Gene-level differential expression analysis was performed in open source software R (R Core Team, https://www.R-project.org/). Gene-level raw counts were filtered to remove genes with extremely low counts in many samples following the published guidelines (Chen et al., 2016), normalized using the trimmed mean of M-values method (TMM) (Oshlack et al., 2010), and transformed to log-counts per million with associated sample wise quality weight and observational precision weights using voom method (Law et al., 2014). Gene-wise linear models comparing the cell types (tdTom+ versus GFP+/tdTom+) were employed for differential expression analyses using limma with empirical Bayes moderation (Ritchie et al., 2015) and false discovery rate (FDR) adjustment (Benjamini and Hochberg, 1995).

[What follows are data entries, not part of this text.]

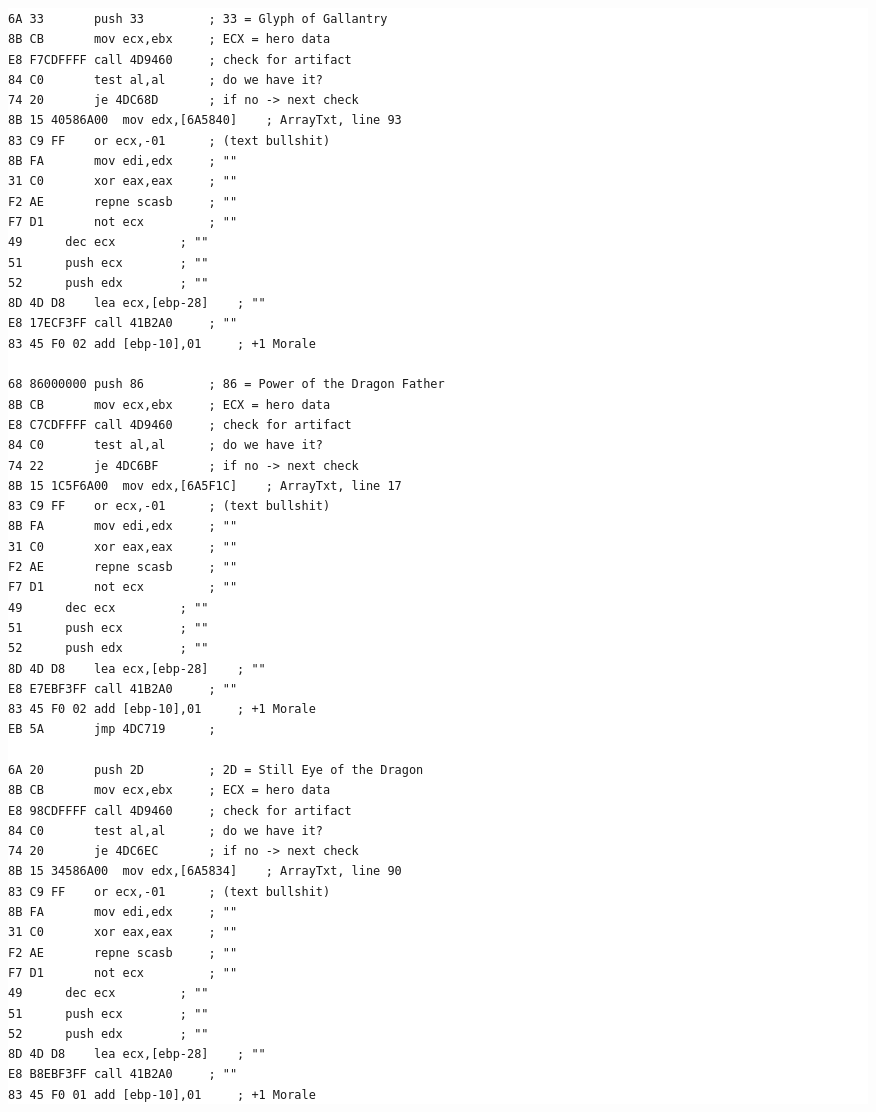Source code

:     6A 33		push 33			; 33 = Glyph of Gallantry
    8B CB		mov ecx,ebx		; ECX = hero data
    E8 F7CDFFFF	call 4D9460		; check for artifact
    84 C0		test al,al		; do we have it?
    74 20		je 4DC68D		; if no -> next check
    8B 15 40586A00	mov edx,[6A5840]	; ArrayTxt, line 93
    83 C9 FF	or ecx,-01		; (text bullshit)
    8B FA		mov edi,edx		; ""
    31 C0		xor eax,eax		; ""
    F2 AE		repne scasb		; ""
    F7 D1		not ecx			; ""
    49		dec ecx			; ""
    51		push ecx		; ""
    52		push edx		; ""
    8D 4D D8	lea ecx,[ebp-28]	; ""
    E8 17ECF3FF	call 41B2A0		; ""
    83 45 F0 02	add [ebp-10],01		; +1 Morale

    68 86000000	push 86			; 86 = Power of the Dragon Father
    8B CB		mov ecx,ebx		; ECX = hero data
    E8 C7CDFFFF	call 4D9460		; check for artifact
    84 C0		test al,al		; do we have it?
    74 22		je 4DC6BF		; if no -> next check
    8B 15 1C5F6A00	mov edx,[6A5F1C]	; ArrayTxt, line 17
    83 C9 FF	or ecx,-01		; (text bullshit)
    8B FA		mov edi,edx		; ""
    31 C0		xor eax,eax		; ""
    F2 AE		repne scasb		; ""
    F7 D1		not ecx			; ""
    49		dec ecx			; ""
    51		push ecx		; ""
    52		push edx		; ""
    8D 4D D8	lea ecx,[ebp-28]	; ""
    E8 E7EBF3FF	call 41B2A0		; ""
    83 45 F0 02	add [ebp-10],01		; +1 Morale
    EB 5A		jmp 4DC719		;

    6A 20		push 2D			; 2D = Still Eye of the Dragon
    8B CB		mov ecx,ebx		; ECX = hero data
    E8 98CDFFFF	call 4D9460		; check for artifact
    84 C0		test al,al		; do we have it?
    74 20		je 4DC6EC		; if no -> next check
    8B 15 34586A00	mov edx,[6A5834]	; ArrayTxt, line 90
    83 C9 FF	or ecx,-01		; (text bullshit)
    8B FA		mov edi,edx		; ""
    31 C0		xor eax,eax		; ""
    F2 AE		repne scasb		; ""
    F7 D1		not ecx			; ""
    49		dec ecx			; ""
    51		push ecx		; ""
    52		push edx		; ""
    8D 4D D8	lea ecx,[ebp-28]	; ""
    E8 B8EBF3FF	call 41B2A0		; ""
    83 45 F0 01	add [ebp-10],01		; +1 Morale
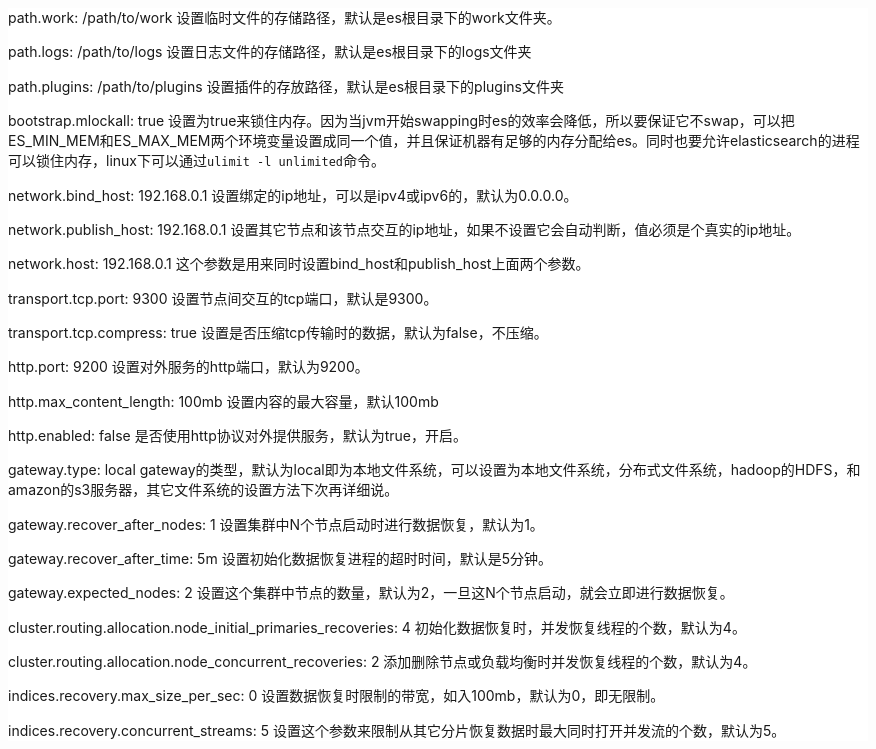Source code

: path.work: /path/to/work
设置临时文件的存储路径，默认是es根目录下的work文件夹。

path.logs: /path/to/logs
设置日志文件的存储路径，默认是es根目录下的logs文件夹

path.plugins: /path/to/plugins
设置插件的存放路径，默认是es根目录下的plugins文件夹

bootstrap.mlockall: true
设置为true来锁住内存。因为当jvm开始swapping时es的效率会降低，所以要保证它不swap，可以把ES_MIN_MEM和ES_MAX_MEM两个环境变量设置成同一个值，并且保证机器有足够的内存分配给es。同时也要允许elasticsearch的进程可以锁住内存，linux下可以通过`ulimit -l unlimited`命令。

network.bind_host: 192.168.0.1
设置绑定的ip地址，可以是ipv4或ipv6的，默认为0.0.0.0。

network.publish_host: 192.168.0.1
设置其它节点和该节点交互的ip地址，如果不设置它会自动判断，值必须是个真实的ip地址。

network.host: 192.168.0.1
这个参数是用来同时设置bind_host和publish_host上面两个参数。

transport.tcp.port: 9300
设置节点间交互的tcp端口，默认是9300。

transport.tcp.compress: true
设置是否压缩tcp传输时的数据，默认为false，不压缩。

http.port: 9200
设置对外服务的http端口，默认为9200。

http.max_content_length: 100mb
设置内容的最大容量，默认100mb

http.enabled: false
是否使用http协议对外提供服务，默认为true，开启。

gateway.type: local
gateway的类型，默认为local即为本地文件系统，可以设置为本地文件系统，分布式文件系统，hadoop的HDFS，和amazon的s3服务器，其它文件系统的设置方法下次再详细说。

gateway.recover_after_nodes: 1
设置集群中N个节点启动时进行数据恢复，默认为1。

gateway.recover_after_time: 5m
设置初始化数据恢复进程的超时时间，默认是5分钟。

gateway.expected_nodes: 2
设置这个集群中节点的数量，默认为2，一旦这N个节点启动，就会立即进行数据恢复。

cluster.routing.allocation.node_initial_primaries_recoveries: 4
初始化数据恢复时，并发恢复线程的个数，默认为4。

cluster.routing.allocation.node_concurrent_recoveries: 2
添加删除节点或负载均衡时并发恢复线程的个数，默认为4。

indices.recovery.max_size_per_sec: 0
设置数据恢复时限制的带宽，如入100mb，默认为0，即无限制。

indices.recovery.concurrent_streams: 5
设置这个参数来限制从其它分片恢复数据时最大同时打开并发流的个数，默认为5。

RNaseq datasets were organized and displayed into gene families with R Studio and the START app (Nelson et al., 2017); and using the reference gene groups determined by the HUGO Gene Nomenclature Committee at the European Bioinformatics Institute (https://www.genenames.org). All graphs displaying RNaseq data were made using the Prism 8 Software (Graphpad Software, Inc.).

Statistics

For each experiment and time point a minimum of 3 retinas from three different mice were analyzed. For analysis of neuron morphology and tracer coupling, at least 5 neurons were analyzed from at least 3 animals. For all datasets, the variance was reported as mean ± SEM. Each dataset was first tested for normality. Analysis between two groups was completed by using unpaired Student’s t test (parametric) or Mann-Whitney U test (nonparametric). For analysis between more than two groups, we used either a one-way analysis of variance (ANOVA) with Tukey’s multiple comparison test (parametric) or Kruskal-Wallis with Dunn’s multiple comparison test (nonparametric). All statistical significance tests were completed using Prism 8 Software (Graphpad Software, Inc.) and Igor Pro 8.02 (WaveMetrics, Inc.) for electrophysiological analyses.